Il faut dire qu’avec un taux de chômage de 10,7% dans l’Union à 27 en octobre, soit environ 23 millions de personnes sans emploi, le sujet est jugé hautement préoccupant. Le secteur automobile européen ne représente en effet pas moins de 12 millions d’actifs en termes d'emplois directs et indirects. Avec le changement des habitudes de consommation et une demande réduite en raison de la crise, les surcapacités de production sont souvent pointées du doigt malgré les efforts accomplis. Entre 2007 et 2011, la production automobile en Europe s'est ainsi déjà contractée de 11%, passant 23 à 20,5 millions de véhicules.

Car avec des ventes en berne (en chute de 23% en France sur les 11 premiers mois de l’année, de 20% en Italie et de 13% en Espagne notamment), de nombreux constructeurs procèdent à des ajustements.

Pour certains, comme Renault, cela passe par des négociations sur la compétitivité. Pour d’autres, comme Ford et PSA cela se traduit par des fermetures d’usines en Europe. Le constructeur américain, qui a prévu de perdre 1,15 milliard d'euros sur ce marché en 2012 et n'attend pas de reprise avant 2015, entend fermer trois sites (une en Belgique et deux au Royaume-Uni). Pour PSA, c'est l'usine d'Aulnay qui devra mette la clé sous la porte en 2014.

Un plan d'action européen à horizon 2020

Alors que faire ? En période d'austérité, difficile pour les Etats européens surendettés de ressortir de leurs chapeaux primes à la casse et autres artifices pour doper les ventes du secteur.

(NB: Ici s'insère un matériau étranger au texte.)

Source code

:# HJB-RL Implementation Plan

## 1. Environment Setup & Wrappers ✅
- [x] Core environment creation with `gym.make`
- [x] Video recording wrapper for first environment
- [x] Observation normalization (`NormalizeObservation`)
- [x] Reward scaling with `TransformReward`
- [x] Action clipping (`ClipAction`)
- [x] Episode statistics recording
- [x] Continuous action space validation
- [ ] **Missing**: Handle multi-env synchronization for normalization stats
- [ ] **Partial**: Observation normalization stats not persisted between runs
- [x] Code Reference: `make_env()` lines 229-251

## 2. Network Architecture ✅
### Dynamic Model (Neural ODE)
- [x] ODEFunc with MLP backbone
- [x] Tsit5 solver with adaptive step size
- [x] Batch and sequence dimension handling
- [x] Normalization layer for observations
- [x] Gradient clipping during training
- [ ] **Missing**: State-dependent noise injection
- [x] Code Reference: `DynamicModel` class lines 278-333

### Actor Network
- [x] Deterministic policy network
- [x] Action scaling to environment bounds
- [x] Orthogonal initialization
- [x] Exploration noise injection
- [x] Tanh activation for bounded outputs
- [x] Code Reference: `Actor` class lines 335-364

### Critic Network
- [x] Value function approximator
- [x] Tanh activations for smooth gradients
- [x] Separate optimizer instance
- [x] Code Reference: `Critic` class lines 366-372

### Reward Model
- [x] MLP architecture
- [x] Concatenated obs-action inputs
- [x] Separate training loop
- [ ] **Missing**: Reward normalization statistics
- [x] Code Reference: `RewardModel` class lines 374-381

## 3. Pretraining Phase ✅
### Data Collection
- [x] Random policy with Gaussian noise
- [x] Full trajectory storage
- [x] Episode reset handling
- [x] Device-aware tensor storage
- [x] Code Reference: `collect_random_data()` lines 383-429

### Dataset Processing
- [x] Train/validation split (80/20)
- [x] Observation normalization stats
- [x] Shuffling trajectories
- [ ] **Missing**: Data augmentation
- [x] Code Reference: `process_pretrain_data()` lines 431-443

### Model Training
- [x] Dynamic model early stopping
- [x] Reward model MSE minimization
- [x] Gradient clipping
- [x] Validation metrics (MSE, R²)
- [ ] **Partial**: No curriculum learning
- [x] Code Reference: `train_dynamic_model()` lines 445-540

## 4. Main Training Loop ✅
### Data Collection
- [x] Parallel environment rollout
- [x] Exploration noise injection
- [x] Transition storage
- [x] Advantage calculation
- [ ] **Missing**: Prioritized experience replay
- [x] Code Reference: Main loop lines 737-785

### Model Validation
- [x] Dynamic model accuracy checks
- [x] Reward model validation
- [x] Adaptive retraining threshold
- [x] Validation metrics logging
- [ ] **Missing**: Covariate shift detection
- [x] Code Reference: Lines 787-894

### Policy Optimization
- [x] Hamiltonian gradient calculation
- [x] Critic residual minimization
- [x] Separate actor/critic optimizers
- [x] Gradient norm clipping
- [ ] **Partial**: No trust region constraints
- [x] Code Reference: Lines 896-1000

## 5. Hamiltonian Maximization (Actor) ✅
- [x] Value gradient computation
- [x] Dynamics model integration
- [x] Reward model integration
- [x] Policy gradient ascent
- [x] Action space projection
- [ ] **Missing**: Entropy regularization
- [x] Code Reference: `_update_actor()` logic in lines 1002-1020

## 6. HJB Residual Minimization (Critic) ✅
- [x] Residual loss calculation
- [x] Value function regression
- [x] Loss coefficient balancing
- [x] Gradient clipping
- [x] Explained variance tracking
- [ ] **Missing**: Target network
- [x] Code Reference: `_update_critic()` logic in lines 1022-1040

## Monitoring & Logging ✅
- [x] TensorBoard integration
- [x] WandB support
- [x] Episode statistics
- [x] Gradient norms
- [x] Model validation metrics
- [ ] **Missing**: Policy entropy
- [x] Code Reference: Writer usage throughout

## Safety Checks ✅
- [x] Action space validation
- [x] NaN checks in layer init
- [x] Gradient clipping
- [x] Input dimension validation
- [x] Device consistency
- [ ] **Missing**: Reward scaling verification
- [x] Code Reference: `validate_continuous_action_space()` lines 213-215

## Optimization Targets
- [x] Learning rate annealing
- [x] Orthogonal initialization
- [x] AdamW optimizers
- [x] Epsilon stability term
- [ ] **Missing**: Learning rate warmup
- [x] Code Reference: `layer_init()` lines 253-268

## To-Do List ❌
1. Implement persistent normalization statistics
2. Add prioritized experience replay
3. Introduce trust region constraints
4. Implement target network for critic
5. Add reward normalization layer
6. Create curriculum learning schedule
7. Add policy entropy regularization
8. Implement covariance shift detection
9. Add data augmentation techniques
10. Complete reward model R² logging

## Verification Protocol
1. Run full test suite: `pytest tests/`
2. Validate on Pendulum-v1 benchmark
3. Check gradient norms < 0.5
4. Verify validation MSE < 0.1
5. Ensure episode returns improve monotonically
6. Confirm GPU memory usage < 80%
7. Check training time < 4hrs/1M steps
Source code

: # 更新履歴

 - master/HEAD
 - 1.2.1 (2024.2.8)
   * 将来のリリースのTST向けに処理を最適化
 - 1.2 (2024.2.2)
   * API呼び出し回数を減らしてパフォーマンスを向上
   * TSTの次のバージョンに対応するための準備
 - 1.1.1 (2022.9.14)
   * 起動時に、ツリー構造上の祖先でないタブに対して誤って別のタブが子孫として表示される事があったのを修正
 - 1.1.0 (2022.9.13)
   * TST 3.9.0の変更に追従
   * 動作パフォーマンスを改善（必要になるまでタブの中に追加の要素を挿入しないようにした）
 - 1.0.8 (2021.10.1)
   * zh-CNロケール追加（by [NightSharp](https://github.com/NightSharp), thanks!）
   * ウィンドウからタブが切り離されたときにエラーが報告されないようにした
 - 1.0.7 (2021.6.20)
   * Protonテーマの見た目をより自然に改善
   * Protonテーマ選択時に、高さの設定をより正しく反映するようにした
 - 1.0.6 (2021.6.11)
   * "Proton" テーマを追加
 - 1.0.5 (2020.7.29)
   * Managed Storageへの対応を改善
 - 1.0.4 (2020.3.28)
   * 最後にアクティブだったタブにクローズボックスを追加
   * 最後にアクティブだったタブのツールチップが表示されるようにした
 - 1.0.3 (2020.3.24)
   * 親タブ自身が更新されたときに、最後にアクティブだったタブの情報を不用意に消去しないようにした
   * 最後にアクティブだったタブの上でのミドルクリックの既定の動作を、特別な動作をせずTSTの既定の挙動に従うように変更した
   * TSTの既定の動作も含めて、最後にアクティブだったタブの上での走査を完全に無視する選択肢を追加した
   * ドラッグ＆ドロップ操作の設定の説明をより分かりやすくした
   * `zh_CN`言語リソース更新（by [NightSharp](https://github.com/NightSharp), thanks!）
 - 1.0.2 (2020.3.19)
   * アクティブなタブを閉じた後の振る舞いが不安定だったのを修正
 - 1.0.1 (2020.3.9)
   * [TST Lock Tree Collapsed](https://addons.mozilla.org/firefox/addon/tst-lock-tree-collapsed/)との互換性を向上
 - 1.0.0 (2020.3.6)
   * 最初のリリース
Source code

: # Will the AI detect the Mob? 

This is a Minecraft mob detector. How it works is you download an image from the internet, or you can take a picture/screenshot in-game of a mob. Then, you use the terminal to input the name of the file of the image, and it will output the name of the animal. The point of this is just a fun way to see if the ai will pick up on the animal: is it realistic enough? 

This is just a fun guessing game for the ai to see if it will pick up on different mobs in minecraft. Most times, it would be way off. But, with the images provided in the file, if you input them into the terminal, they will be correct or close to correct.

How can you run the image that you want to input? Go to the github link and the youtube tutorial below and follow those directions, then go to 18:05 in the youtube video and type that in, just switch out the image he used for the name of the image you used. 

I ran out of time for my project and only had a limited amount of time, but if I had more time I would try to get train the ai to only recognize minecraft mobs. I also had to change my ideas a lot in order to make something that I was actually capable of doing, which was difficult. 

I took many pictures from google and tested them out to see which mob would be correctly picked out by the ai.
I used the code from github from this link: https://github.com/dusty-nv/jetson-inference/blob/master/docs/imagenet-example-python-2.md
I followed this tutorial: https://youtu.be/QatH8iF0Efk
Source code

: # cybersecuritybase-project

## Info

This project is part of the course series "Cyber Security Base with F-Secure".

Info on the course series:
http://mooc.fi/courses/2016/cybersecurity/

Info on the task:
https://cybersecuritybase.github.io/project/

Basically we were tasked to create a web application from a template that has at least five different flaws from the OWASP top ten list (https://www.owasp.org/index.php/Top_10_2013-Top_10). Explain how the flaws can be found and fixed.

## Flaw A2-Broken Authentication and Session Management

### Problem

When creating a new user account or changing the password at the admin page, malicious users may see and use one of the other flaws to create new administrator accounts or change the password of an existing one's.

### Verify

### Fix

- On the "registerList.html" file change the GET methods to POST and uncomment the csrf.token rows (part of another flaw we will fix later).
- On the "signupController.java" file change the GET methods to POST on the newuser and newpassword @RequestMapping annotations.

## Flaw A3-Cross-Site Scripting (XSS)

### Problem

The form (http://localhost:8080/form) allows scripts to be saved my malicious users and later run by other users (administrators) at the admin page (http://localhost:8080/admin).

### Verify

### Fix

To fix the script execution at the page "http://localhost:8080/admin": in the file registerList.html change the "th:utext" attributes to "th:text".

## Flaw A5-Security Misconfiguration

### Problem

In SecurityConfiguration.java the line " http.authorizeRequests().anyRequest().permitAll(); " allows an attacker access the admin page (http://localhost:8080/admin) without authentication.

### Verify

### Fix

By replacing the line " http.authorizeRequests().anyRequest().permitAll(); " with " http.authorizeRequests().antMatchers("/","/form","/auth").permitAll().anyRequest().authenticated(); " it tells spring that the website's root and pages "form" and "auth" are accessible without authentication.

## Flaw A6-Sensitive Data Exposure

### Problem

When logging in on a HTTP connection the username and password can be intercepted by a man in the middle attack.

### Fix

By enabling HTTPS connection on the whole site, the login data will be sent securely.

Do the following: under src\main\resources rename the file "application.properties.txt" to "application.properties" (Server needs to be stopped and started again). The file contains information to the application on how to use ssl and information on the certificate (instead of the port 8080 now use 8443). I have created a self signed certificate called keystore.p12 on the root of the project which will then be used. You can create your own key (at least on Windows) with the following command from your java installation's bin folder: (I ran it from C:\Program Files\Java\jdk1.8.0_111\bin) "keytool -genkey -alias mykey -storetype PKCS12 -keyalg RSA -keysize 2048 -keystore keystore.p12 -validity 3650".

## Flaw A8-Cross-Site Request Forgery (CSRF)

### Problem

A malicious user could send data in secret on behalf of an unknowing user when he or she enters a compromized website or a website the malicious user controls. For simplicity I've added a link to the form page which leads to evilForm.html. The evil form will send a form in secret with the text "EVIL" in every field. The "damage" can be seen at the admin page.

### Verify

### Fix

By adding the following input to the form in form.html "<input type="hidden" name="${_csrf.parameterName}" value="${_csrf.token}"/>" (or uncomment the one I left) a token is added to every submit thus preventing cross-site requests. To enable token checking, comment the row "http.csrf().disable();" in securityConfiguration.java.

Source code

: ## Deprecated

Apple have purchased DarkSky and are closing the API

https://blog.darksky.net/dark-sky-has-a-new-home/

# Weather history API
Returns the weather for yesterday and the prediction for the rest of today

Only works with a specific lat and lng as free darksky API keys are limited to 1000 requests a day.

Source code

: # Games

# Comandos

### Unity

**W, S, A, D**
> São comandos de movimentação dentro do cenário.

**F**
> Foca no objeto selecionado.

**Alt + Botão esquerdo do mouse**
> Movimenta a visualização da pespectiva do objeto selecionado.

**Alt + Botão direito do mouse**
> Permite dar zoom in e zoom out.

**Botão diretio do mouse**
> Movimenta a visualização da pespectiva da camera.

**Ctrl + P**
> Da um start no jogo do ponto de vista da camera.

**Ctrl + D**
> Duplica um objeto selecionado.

Dans le cadre de son plan baptisé "Cars 2020", la Commission a par exemple préconisé des investissements dans des technologies de pointe, l'adaptation des capacités de production, l'évaluation les besoins en matière d'emploi ou encore le développement de nouveaux groupements d'entreprises.

Les ministres de l'Industrie pourraient également s'inspirer des Etats-Unis, où le marché automobile montre des signes encourageants de reprise, ou des constructeurs européens qui font un pied de nez à la crise. BMW vient par exemple d'annoncer des ventes mondiales en hausse de 23% en novembre sur un an et de 9,9% en Europe.